*WHAT THIS TASK INVOLVES*
Exactly the lines from the one that contains "thumb cmc: (193, 282)" through the end of the material below are to be output, the first and last included.

*WORKING DATA*
##########

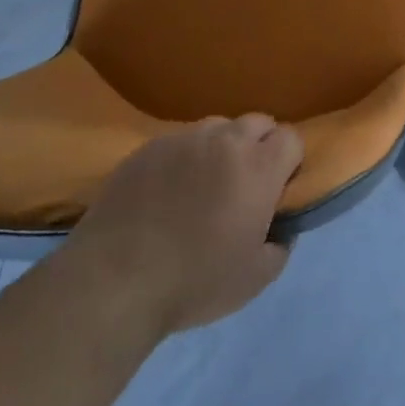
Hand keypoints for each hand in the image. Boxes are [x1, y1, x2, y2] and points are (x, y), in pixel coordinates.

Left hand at [63, 115, 302, 339]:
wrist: (113, 283)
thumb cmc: (193, 282)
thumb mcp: (255, 278)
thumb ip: (280, 245)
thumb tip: (279, 229)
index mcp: (259, 167)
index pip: (291, 137)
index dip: (289, 161)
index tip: (276, 189)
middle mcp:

##########

*OUTPUT FOR THIS EXERCISE*
thumb cmc: (193, 282)
thumb mcp: (255, 278)
thumb ip: (280, 245)
thumb tip: (279, 229)
index mcp: (259, 167)
index pip: (291, 137)
index dip: (289, 161)
index tip: (276, 189)
middle mcp:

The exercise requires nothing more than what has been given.